5. 1980 AMC Concord Sundancer
If there ever was a car that could be described as horribly disfigured, it would have to be the Sundancer. This piece of engineering from the AMC factory was renowned for its lack of sleekness. Its basket handle roof support did not do it any favors. The Sundancer was a result of a decision by AMC, which stemmed from the logic that their revolting Concord and Eagle models could be improved by being turned into convertibles. This obviously didn’t work, and the end product was a failed excuse of a muscle car. To put it bluntly, the Sundancer resembled an unholy union between a concord and those discarded crocs you hide at the back of your closets.
4. 1973 Chevrolet Vega
You can tell some thought went into the Vega’s design, only that they got lost on the way and as a last resort attempted to amalgamate all the ideas together. You have to give them credit though, the designers went out of their way to try and come up with a new car that didn’t mimic the 70s bad taste. Unfortunately, they fell short and the Vega is surviving proof. This stylistic nightmare was not only bad to look at, but most of the consumers quickly got tired with some of the problems that were a constant feature of the two-door vehicle. Its rushed production ensured that it had minimal design input, which when you think about it, sentenced it to a fate similar to the ’72 Pinto.
3. 1985 Mustang GT
This mustang GT announced its dreadfulness during the latter half of the 80s. Somewhere in the midst of coming up with this car’s design, the balance of power and style got lost, and what was left was a weird-looking mustang. The front end resembled the early designs of the 60s Mustang, while the back end emulated the design of the third-generation Mustang. These different styles might have worked separately but put together, they resulted in an ugly design that left a lot to be desired. I’m just taking a guess here but I’m sure that most of the people who purchased this model wished they had bought a Camaro instead.

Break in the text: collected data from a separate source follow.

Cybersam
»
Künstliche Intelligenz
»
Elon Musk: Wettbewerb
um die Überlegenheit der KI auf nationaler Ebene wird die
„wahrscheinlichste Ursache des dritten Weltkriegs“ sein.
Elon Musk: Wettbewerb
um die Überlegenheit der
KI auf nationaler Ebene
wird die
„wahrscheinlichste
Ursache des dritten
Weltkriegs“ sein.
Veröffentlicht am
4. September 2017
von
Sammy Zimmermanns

2. 1980 Chevrolet Corvette California 305
Oh, and no one can forget the ‘legendary’ 1980 Corvette. At least its predecessors didn’t feel the need to be anything other than extraordinary. Chevy fans have for ages hoped that this model would be erased from the history books, as it was the most unconventional one made, and not in a good way either. From the car’s styling (which borrowed nothing from the past beauties that built the ever-revered brand), to the engine that was in every way muffled by the emission controls that took root in the 80s, nothing about it felt like a Corvette. Per the circumstances that worked against it, this can be considered one of the low points of Chevrolet engineering.

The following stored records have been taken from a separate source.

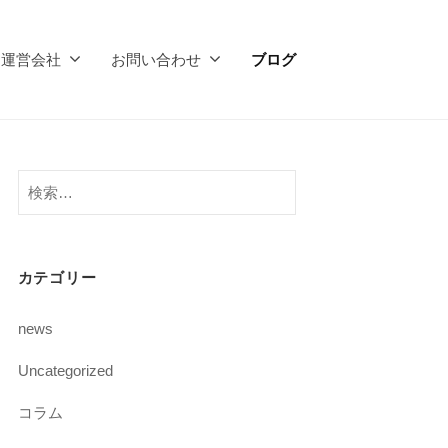
運営会社
お問い合わせ
ブログ
検
索:
カテゴリー
news
Uncategorized
コラム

1. 1980 Pontiac Turbo Trans Am
This Firebird pony car struggled to remain relevant during times when auto engineers were constantly breaking boundaries with new designs. Its much-maligned muscular styling conjured up the bad memories that accompanied the disco era of the 1980s. General Motors tried to conform to the emission standards of this timeframe by coming up with an engine that was eventually hated by all quarters. Even the designers of the ever-dreaded 1980 Corvette pitied the end product that came as a result of this ‘clever’ style of engineering. And it did not help that its distinct features were a sight for sore eyes.